* _Tasks to perform_:
(1) Translate this sentence from the blog post on All For Love into Spanish: "I know I don’t like All For Love because I’ve been putting off reading the last act for five days."
(2) Quote the blog post on All For Love from "I know I don’t" up to and including "let’s forge on.".
(3) Extend the blog post on All For Love from its final sentence.

* _Selected text_:
Critical Failures

I give up on a pithy title; this is my All For Love followup post.

Posted in Uncategorized by criticalfailing on June 20, 2009

I know I don’t like All For Love because I’ve been putting off reading the last act for five days. I still haven’t, but it looks like I won’t until the followup-post pressure’s off, so let’s forge on.

Dryden underestimates his audience, I think. In riffing off Antony and Cleopatra, All For Love does the same things Antony and Cleopatra did -realistic characters, character-based comedy, a tragedy of misunderstandings- and presents it as a new take on the story, while in fact, all he’s really done is get rid of Shakespeare’s epic scale. He has made the characters more “realistic” (probably not the word Dryden would use, but I think that was his intent) in that he’s made them vague and easily manipulated, taken away their emotional extremities; he does not seem to believe that there are people in the world who act like Shakespeare’s characters, or alternatively, he doesn’t seem to see artistic potential in slightly overplaying.

However, there’s no real way for me to get into the author’s mind, so why don’t I talk about the book, where I’m on firmer ground? If that’s even a reasonable distinction?

* _Data provided_:
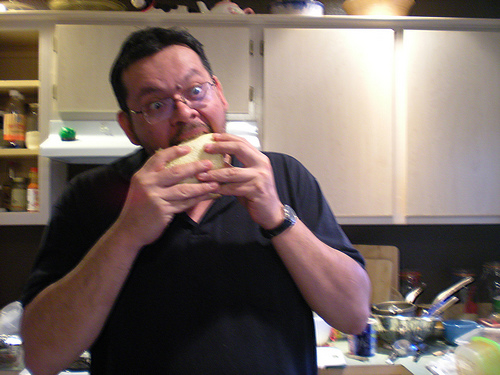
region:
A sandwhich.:
[152, 135, 231, 185]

* _Outputs_:
(1) Sé que no me gusta All For Love porque llevo cinco días posponiendo la lectura del último acto.

(2)
I know I don’t like All For Love because I’ve been putting off reading the last act for five days. I still haven’t, but it looks like I won’t until the followup-post pressure’s off, so let’s forge on.

(3)
Let’s start by praising Dryden. The incidents in the play are ingenious. They’re like incidents in a great movie; they’re visual, and they’re also heavily symbolic – not in a “daffodil means sadness” way, but in a “this shot compresses a larger conflict” way. This is not my favorite way to tell a story, but there is little doubt that Dryden is brilliant when, for example, he has Octavia come to plead with Antony to return – brings his kids – instructs the kids openly on how to cling to him for maximum bathos – martyrs herself obnoxiously (and is called on it by the helpless Antony) – all played as intentional emotional blackmail. We associate this kind of anti-sentimentalism with the modern world, and the modern world with the best of everything; I freely admit I’m probably tumbling into this fallacy when I call this scene great, but on the other hand, it is great. Maybe if I were living in 1850 I’d have to free myself from my times a little more to think so (actually, this is probably a big part of my resentment of All For Love: it too closely resembles what’s currently fashionable in thought, it doesn’t flatter me by demanding I work for it). But it is an objectively gorgeously-plotted play. I hope.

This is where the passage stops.